## FRAGMENTO PARA LEER
━━━━━━━━━━━━━━━━

Cada vez más personas se ven obligadas a renunciar a una herencia: en los nueve primeros meses de 2017, el número ha crecido un 12%, después de acumular una espectacular subida de hasta el 250% desde 2007.

La principal razón de que tanta gente esté renunciando a su legado está en el Impuesto de Sucesiones, un tributo cuya recaudación depende de las comunidades autónomas y que, a pesar del crecimiento económico, sigue lastrando a las herencias. Tanto es así que 2017 podría haber cerrado con un nuevo récord.

Entre enero y septiembre se produjeron en torno a 31.700 renuncias, una cifra que supera con creces a las registradas en años como 2007 (poco más de 11.000), 2010 (16.342) o 2013 (28.787), y que se acerca al balance de 2016 (casi 38.791). Por tanto, y a falta de conocer los datos de los últimos tres meses del pasado ejercicio, pronto podríamos ver un nuevo máximo de unas 40.000 renuncias en 12 meses. 

En los últimos tiempos han nacido diferentes plataformas que exigen a las autonomías una mayor flexibilidad a la hora de aplicar este impuesto. Sostienen que España es el país europeo en el que más se paga por heredar y se quejan de que la fórmula actual en muchos casos obliga al heredo prácticamente a recomprar el patrimonio familiar.

Andalucía y Cataluña son las regiones donde se producen más renuncias: entre ambas sumaron más de 12.200 hasta septiembre, lo que supone más de una tercera parte del total en el conjunto de España. Asturias, La Rioja y Baleares también tienen una posición destacada.

━━━━━━━━━━━━━━━━

(Extractos del conjunto de datos)
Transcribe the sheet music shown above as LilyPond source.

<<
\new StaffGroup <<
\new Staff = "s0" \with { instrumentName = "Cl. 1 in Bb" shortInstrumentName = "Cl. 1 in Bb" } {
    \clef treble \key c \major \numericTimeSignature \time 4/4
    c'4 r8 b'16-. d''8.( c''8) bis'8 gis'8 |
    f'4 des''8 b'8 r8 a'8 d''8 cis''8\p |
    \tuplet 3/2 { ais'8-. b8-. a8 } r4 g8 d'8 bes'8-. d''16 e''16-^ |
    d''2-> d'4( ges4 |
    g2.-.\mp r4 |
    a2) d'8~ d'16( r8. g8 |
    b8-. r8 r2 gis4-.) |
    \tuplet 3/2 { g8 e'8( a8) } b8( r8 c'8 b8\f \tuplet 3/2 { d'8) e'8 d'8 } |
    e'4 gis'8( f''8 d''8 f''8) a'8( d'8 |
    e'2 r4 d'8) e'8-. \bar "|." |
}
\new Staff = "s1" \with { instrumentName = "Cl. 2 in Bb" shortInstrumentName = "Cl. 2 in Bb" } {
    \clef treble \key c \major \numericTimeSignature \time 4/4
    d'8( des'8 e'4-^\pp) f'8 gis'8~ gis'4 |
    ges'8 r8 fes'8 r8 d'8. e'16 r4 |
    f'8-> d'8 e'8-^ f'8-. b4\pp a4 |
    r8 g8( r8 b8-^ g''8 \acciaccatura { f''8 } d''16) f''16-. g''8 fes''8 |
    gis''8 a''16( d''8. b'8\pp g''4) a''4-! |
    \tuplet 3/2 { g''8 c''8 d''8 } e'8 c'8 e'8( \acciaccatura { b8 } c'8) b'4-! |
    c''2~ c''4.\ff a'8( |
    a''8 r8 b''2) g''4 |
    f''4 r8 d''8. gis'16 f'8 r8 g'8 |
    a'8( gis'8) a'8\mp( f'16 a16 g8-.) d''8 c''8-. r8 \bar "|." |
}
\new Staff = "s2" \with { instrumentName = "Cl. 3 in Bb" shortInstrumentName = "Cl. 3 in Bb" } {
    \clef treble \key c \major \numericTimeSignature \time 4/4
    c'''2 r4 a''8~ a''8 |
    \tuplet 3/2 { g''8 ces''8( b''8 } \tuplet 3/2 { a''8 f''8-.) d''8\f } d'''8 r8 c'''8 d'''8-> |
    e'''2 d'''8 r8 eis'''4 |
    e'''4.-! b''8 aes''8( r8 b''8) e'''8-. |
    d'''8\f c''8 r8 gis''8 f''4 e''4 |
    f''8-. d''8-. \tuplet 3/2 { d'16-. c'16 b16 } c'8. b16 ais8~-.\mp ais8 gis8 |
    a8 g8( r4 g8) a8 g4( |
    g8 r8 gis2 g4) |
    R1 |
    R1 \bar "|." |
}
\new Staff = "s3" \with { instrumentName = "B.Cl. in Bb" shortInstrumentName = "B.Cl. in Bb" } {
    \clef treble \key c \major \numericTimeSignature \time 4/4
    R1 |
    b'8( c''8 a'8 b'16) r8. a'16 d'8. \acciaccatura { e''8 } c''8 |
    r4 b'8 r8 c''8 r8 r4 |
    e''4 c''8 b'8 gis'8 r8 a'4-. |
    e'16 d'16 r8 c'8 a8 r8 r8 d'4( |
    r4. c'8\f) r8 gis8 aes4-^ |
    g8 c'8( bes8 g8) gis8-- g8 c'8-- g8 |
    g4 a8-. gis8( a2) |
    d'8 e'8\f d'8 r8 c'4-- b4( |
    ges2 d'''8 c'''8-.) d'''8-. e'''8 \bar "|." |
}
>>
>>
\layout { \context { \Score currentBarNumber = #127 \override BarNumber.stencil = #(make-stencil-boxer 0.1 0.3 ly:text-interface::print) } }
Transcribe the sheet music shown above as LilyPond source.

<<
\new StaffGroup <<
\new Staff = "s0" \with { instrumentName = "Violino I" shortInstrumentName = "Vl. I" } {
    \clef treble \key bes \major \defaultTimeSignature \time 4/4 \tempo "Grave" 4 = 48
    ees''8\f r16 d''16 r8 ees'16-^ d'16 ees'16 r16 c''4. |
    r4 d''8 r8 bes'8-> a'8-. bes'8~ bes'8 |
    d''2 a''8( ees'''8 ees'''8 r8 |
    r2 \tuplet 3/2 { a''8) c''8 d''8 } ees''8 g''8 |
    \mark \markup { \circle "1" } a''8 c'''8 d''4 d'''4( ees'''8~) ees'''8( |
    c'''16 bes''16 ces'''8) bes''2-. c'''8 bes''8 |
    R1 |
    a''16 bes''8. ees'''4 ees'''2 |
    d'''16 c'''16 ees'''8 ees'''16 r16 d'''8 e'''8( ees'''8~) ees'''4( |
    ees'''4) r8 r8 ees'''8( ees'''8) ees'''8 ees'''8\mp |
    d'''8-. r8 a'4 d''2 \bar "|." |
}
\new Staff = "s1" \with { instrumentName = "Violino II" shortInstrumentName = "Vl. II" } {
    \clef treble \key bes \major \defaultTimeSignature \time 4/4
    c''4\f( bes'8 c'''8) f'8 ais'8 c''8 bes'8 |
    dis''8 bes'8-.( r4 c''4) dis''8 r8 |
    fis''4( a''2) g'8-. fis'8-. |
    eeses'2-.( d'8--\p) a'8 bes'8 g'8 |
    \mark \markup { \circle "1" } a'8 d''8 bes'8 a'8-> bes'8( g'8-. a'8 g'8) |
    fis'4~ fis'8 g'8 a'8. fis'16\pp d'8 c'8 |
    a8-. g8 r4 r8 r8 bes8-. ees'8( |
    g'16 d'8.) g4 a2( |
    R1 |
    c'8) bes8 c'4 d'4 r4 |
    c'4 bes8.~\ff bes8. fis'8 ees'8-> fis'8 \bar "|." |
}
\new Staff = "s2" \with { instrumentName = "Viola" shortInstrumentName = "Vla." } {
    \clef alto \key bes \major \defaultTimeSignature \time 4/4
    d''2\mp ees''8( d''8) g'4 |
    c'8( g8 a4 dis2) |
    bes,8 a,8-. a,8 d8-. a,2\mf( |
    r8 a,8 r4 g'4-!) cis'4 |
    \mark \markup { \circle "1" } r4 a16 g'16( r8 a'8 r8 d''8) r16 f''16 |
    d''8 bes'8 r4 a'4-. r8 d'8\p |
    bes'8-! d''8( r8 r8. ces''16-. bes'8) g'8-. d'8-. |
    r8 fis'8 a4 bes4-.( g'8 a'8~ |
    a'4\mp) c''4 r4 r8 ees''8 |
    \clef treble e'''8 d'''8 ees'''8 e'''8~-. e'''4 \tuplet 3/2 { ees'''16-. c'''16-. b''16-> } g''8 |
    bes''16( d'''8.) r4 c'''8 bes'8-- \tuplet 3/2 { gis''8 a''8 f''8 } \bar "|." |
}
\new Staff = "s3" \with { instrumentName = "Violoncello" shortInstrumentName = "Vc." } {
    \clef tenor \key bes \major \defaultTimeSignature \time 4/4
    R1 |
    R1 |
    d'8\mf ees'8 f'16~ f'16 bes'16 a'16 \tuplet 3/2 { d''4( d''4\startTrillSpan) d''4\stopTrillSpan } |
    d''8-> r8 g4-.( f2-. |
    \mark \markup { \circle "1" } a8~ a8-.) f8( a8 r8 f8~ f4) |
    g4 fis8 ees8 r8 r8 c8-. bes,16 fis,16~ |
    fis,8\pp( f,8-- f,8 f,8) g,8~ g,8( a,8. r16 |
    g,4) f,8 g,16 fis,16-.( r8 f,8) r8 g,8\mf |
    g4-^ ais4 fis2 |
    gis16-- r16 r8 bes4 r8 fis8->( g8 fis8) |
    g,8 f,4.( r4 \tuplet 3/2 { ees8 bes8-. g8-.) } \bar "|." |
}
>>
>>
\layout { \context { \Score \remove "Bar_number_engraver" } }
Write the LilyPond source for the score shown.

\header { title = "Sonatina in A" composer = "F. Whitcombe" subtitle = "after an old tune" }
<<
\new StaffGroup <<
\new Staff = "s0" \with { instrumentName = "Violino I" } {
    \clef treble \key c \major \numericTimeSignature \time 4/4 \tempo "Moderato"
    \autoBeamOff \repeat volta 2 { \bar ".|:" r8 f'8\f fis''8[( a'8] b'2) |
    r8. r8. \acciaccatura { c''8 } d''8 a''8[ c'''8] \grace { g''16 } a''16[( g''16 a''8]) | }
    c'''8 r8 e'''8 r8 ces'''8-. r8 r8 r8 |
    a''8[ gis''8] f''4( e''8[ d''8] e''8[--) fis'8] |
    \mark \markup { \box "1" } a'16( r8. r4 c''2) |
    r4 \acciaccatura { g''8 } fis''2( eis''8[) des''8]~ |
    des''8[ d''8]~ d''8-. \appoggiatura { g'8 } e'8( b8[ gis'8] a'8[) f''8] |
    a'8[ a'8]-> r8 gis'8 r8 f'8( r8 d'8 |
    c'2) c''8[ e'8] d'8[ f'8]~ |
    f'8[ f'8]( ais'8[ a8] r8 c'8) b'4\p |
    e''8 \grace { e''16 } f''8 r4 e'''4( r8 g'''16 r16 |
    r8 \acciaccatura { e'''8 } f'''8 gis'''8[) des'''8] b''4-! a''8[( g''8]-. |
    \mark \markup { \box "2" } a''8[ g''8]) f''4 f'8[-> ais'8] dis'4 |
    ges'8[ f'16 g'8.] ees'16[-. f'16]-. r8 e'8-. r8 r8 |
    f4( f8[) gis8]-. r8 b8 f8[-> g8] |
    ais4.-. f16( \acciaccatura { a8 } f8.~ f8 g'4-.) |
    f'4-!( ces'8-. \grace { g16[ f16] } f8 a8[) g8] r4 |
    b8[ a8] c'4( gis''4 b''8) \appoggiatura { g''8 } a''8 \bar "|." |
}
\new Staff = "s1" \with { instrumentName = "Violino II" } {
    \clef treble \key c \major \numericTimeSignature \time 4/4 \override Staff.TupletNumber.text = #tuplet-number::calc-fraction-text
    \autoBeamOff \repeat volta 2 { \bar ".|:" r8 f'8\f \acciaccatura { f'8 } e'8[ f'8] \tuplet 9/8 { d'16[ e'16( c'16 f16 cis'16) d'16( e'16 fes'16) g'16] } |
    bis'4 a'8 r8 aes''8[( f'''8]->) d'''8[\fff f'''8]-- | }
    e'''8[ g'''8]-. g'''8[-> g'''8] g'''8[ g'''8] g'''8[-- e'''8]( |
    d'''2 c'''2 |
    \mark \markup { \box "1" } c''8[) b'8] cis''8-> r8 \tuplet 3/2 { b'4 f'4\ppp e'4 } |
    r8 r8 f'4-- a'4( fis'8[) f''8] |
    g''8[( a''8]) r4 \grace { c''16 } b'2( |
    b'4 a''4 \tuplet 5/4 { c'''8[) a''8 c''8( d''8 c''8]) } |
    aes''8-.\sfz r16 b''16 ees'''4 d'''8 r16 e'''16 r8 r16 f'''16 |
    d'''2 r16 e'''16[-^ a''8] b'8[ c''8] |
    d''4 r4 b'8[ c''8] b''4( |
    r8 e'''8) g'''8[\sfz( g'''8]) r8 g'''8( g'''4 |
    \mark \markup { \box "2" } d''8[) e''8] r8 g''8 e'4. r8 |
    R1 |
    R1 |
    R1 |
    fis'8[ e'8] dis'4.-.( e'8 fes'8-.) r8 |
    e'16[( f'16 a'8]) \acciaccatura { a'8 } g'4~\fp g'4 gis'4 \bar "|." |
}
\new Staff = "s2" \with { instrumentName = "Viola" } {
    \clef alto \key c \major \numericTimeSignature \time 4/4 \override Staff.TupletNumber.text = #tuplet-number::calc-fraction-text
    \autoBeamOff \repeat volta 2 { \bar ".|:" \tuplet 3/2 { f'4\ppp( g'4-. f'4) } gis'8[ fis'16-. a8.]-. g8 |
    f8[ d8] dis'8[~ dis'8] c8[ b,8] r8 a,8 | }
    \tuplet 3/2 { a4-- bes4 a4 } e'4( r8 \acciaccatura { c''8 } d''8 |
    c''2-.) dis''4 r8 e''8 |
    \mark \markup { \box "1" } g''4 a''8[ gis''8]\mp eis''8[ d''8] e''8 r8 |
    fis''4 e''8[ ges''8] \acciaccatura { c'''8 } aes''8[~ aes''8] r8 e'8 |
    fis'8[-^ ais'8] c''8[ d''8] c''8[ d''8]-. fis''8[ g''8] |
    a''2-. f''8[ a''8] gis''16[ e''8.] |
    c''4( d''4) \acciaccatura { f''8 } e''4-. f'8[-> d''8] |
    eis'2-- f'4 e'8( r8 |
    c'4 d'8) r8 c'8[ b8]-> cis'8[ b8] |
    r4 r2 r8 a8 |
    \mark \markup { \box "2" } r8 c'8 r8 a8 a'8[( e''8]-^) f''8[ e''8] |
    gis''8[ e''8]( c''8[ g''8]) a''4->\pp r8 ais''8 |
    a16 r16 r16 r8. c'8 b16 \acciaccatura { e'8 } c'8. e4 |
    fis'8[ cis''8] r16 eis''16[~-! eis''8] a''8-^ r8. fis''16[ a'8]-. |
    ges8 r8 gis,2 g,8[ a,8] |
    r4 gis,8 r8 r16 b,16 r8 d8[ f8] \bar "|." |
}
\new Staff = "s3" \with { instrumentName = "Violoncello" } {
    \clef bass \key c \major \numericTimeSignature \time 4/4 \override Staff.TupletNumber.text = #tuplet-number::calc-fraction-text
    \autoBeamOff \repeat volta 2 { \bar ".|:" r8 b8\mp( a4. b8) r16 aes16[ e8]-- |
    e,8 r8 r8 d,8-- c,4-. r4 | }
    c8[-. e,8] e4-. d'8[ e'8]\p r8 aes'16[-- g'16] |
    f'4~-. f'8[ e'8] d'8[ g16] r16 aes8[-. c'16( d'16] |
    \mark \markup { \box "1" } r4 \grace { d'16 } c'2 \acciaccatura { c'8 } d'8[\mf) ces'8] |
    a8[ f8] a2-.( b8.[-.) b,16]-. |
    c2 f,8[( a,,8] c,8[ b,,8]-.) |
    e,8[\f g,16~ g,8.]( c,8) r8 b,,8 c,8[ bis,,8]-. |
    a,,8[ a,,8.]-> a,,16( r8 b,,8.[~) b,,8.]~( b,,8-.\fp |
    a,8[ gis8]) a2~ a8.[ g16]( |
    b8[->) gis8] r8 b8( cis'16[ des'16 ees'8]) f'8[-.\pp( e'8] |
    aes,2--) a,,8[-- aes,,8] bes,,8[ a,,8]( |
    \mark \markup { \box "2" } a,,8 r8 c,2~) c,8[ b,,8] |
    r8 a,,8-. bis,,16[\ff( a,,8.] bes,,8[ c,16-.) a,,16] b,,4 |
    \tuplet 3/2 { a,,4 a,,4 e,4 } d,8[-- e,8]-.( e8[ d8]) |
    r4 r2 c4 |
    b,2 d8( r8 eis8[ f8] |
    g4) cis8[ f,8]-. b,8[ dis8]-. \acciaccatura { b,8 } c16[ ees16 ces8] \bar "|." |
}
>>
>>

━━━━━━━━━━━━━━━━

## PREGUNTAS DE ESTUDIO
[1] Reproduce el pasaje del texto sobre las renuncias a herencias que empieza en "La principal razón" y termina en "un nuevo récord.".
[2] Continúa, por favor, el texto sobre las renuncias a herencias a partir del punto en que se detiene.

## RESULTADOS POR TAREA
[1]
La principal razón de que tanta gente esté renunciando a su legado está en el Impuesto de Sucesiones, un tributo cuya recaudación depende de las comunidades autónomas y que, a pesar del crecimiento económico, sigue lastrando a las herencias. Tanto es así que 2017 podría haber cerrado con un nuevo récord.

[2]
La Comunidad de Madrid, por ejemplo, aplica desde 2007 una bonificación del 99% (en línea con Castilla y León, La Rioja y Galicia), mientras que Andalucía decidió aplicar cambios en este tributo a principios de enero (por ejemplo, el mínimo para tributar pasa de 250.000 euros al millón de euros heredado). También han rebajado el impuesto Extremadura, Murcia y Cantabria. Actualmente la región que más penaliza las herencias es Aragón.

Además de los impuestos, los notarios también recuerdan que es una decisión frecuente cuando las deudas del fallecido tienen un valor superior al patrimonio que deja en herencia, ya que tendrían que responder a los pagos con sus propios bienes personas. De ahí que sea tan importante comprobar si el patrimonio a heredar está o no libre de cargas.

Los expertos también recuerdan que la renuncia, para la que se necesita una formalización es escritura pública ante notario, es irrevocable.